I trotted lightly down the three flights of stairs to the bottom level, where the narrow entrance to the house is. Like many carved-up houses in Soho, it has no lift. And I’m on the third floor. All my purchases need to be humped up those stairs, which should stop me from being a magpie and stashing away shiny things in my nest, but it doesn’t.

At the front entrance, I slid over two letters on the floor: one addressed to the guy on the first floor and the other to the Greek woman upstairs (who has now finished her marathon but makes mysteriously short, darting movements towards her kitchen). 

The view of the Berwick Street Market outside my window today.
This is now: The view of the Berwick Street Market outside my window today.
Image: Jacqui Venter

I pulled at the front door handle — another heavily sprung door with the tension of David’s kattie, the one with which he slew Goliath. I propped the door open with my pantoffel. Nobody knows what pantoffels are here in Soho, so they can’t see them. 

I pulled up my hood and dashed down the left hand side of the street towards the veggie stall. 

I went past the shop that sells bongs and always smells of incense, and past the hairdresser that specialises in rainbow hair, which always smells of shampoo. The bong shop was open — it’s always open. The hairdresser was closed. So was the coffee shop below me, and that is always open. The energy of my street is changing and it made me very sad.

I bought four overripe tomatoes, an aubergine, a red pepper and a green pepper. It cost £3.75 (about R75). I handed him a fiver and had to take change — from another person’s hand!

Feeling very downhearted at the state of affairs in my street, I went past the Middle Eastern wrap stall, where the chef — and my good friend — told me: “Get back into the house!

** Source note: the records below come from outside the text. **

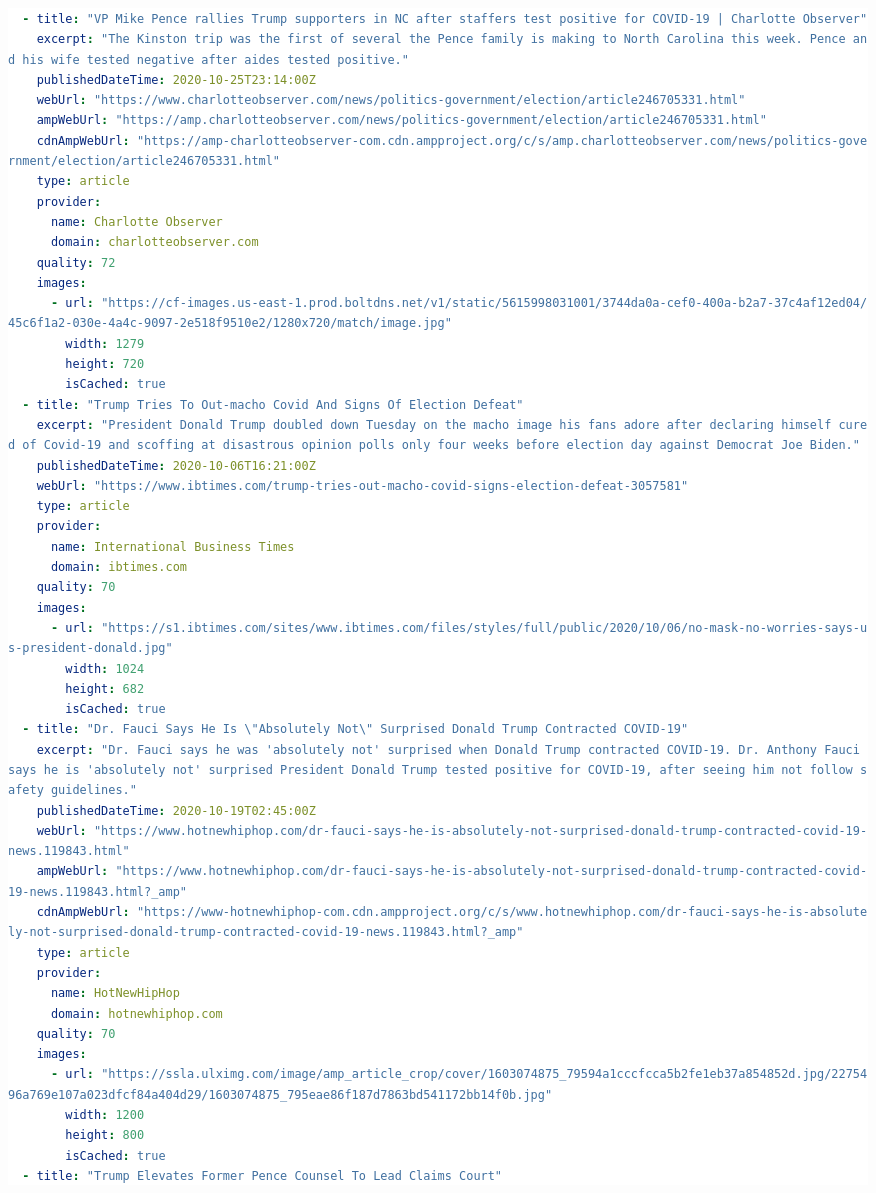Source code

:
 ```yaml
  - title: "VP Mike Pence rallies Trump supporters in NC after staffers test positive for COVID-19 | Charlotte Observer"
    excerpt: "The Kinston trip was the first of several the Pence family is making to North Carolina this week. Pence and his wife tested negative after aides tested positive."
    publishedDateTime: 2020-10-25T23:14:00Z
    webUrl: "https://www.charlotteobserver.com/news/politics-government/election/article246705331.html"
    ampWebUrl: "https://amp.charlotteobserver.com/news/politics-government/election/article246705331.html"
    cdnAmpWebUrl: "https://amp-charlotteobserver-com.cdn.ampproject.org/c/s/amp.charlotteobserver.com/news/politics-government/election/article246705331.html"
    type: article
    provider:
      name: Charlotte Observer
      domain: charlotteobserver.com
    quality: 72
    images:
      - url: "https://cf-images.us-east-1.prod.boltdns.net/v1/static/5615998031001/3744da0a-cef0-400a-b2a7-37c4af12ed04/45c6f1a2-030e-4a4c-9097-2e518f9510e2/1280x720/match/image.jpg"
        width: 1279
        height: 720
        isCached: true
  - title: "Trump Tries To Out-macho Covid And Signs Of Election Defeat"
    excerpt: "President Donald Trump doubled down Tuesday on the macho image his fans adore after declaring himself cured of Covid-19 and scoffing at disastrous opinion polls only four weeks before election day against Democrat Joe Biden."
    publishedDateTime: 2020-10-06T16:21:00Z
    webUrl: "https://www.ibtimes.com/trump-tries-out-macho-covid-signs-election-defeat-3057581"
    type: article
    provider:
      name: International Business Times
      domain: ibtimes.com
    quality: 70
    images:
      - url: "https://s1.ibtimes.com/sites/www.ibtimes.com/files/styles/full/public/2020/10/06/no-mask-no-worries-says-us-president-donald.jpg"
        width: 1024
        height: 682
        isCached: true
  - title: "Dr. Fauci Says He Is \"Absolutely Not\" Surprised Donald Trump Contracted COVID-19"
    excerpt: "Dr. Fauci says he was 'absolutely not' surprised when Donald Trump contracted COVID-19. Dr. Anthony Fauci says he is 'absolutely not' surprised President Donald Trump tested positive for COVID-19, after seeing him not follow safety guidelines."
    publishedDateTime: 2020-10-19T02:45:00Z
    webUrl: "https://www.hotnewhiphop.com/dr-fauci-says-he-is-absolutely-not-surprised-donald-trump-contracted-covid-19-news.119843.html"
    ampWebUrl: "https://www.hotnewhiphop.com/dr-fauci-says-he-is-absolutely-not-surprised-donald-trump-contracted-covid-19-news.119843.html?_amp"
    cdnAmpWebUrl: "https://www-hotnewhiphop-com.cdn.ampproject.org/c/s/www.hotnewhiphop.com/dr-fauci-says-he-is-absolutely-not-surprised-donald-trump-contracted-covid-19-news.119843.html?_amp"
    type: article
    provider:
      name: HotNewHipHop
      domain: hotnewhiphop.com
    quality: 70
    images:
      - url: "https://ssla.ulximg.com/image/amp_article_crop/cover/1603074875_79594a1cccfcca5b2fe1eb37a854852d.jpg/2275496a769e107a023dfcf84a404d29/1603074875_795eae86f187d7863bd541172bb14f0b.jpg"
        width: 1200
        height: 800
        isCached: true
  - title: "Trump Elevates Former Pence Counsel To Lead Claims Court"
```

Naughty!” You see, we’ve been messaging each other while I’ve been in isolation. Him, looking up at my window, and me looking down at him, cooking chicken on an open gas burner in the cold.

Then I looked over at one of the great eccentrics of our street lying back on a sun lounger next to his fruit stall. He was singing Bohemian Rhapsody — very, very badly — with his feet up, laughing into the sky as he puts aside his air guitar.

As the French say, “Plus ça change”, or: “The more things change, the more they stay the same”.